The platform can help reduce animal testing as a alternative model while improving development outcomes, reducing costs, and improve patient safety in consumer health industry
Bayer, the global health care and nutrition expert is developing a platform to reduce or replace animal testing with a alternative model of “organ-on-chip” (OoC) technology and interactive computational software. The pilot project, supported by esqLABS, Dynamic42, Placenta Lab of Jena University Hospital, and Bayer’s Consumer Health Division aims to generate clinically relevant data, a key step in evaluating new drug candidates in preclinical research. The effort is first-of-its-kind collaboration in the consumer health industry.
The one-year pilot will focus on evaluating whether small molecules can cross the blood-placenta-barrier in pregnant women, an understudied population due to challenges in conducting clinical research. The platform will consist of a microphysiological system (MPS, so called “organ-on-chip”) representing the main human tissues involved in drug disposition (liver, intestine, placenta) as well as a pumping system to circulate cell culture media among the tissues. The platform will be digitalized to simulate the distribution of compounds and translate the data to human situations.
While animal tests are often required by regulation in the preclinical phase of new drug development, there can be challenges in translating outcomes from animals to humans in some cases. If successful, the platform could help reduce animal testing while improving development outcomes, reducing costs, and last but not least improving patient safety.

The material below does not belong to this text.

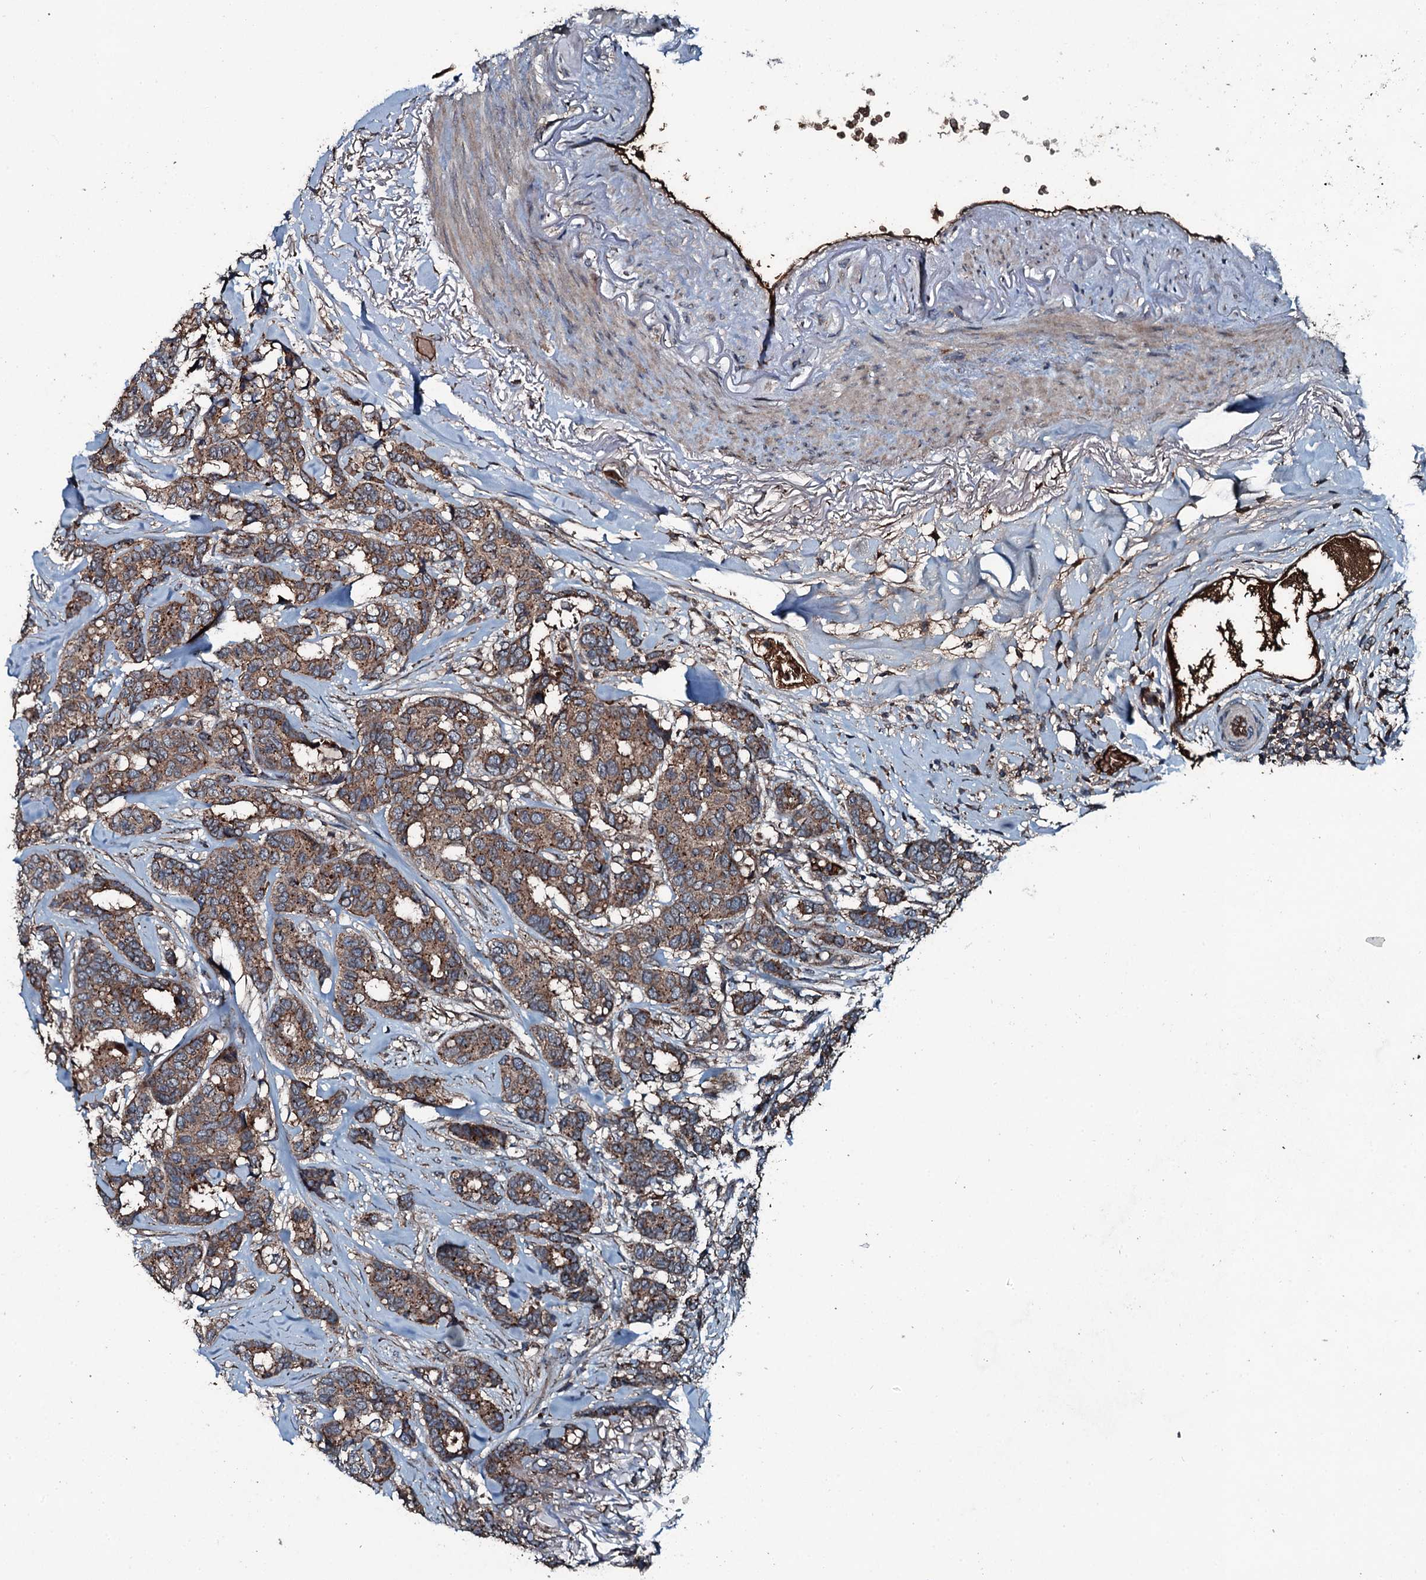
{"staining": {"intensity": "moderate", "quantity": ">75%", "location": "cytoplasmic/membranous"}, "tissue": "breast cancer", "cell_type": "Tumor cells", "image_type": "cancer", "snomed": [{"axis": "morphology", "description": "Duct carcinoma"}, {"axis": "topography", "description": "Breast"}], "caption": "Moderate cytoplasmic/membranous protein expression is seen in about >75% of tumor cells in intraductal carcinoma (breast).", "gene": "TRIM7", "patient": {"sex": "female", "age": 87}}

Under the terms of the agreement, the companies will bring together esqLABS’ unique expertise in computational modelling of biomedical systems, Dynamic42’s expertise in in-depth tissue and hardware engineering as well as Bayer’s leading expertise in human pharmacokinetic predictions to create the integrated biological and computational platform. The Placenta Lab provides unique experience in developing and building a placenta-on-chip, which is the key element in this study. esqLABS will develop the computational software tool, and Dynamic42 will develop a multi-organ-on-chip platform including the placental barrier. Bayer will provide industry guidance for real-world usage, as well as drug and data sets to help validate the platform’s predictions.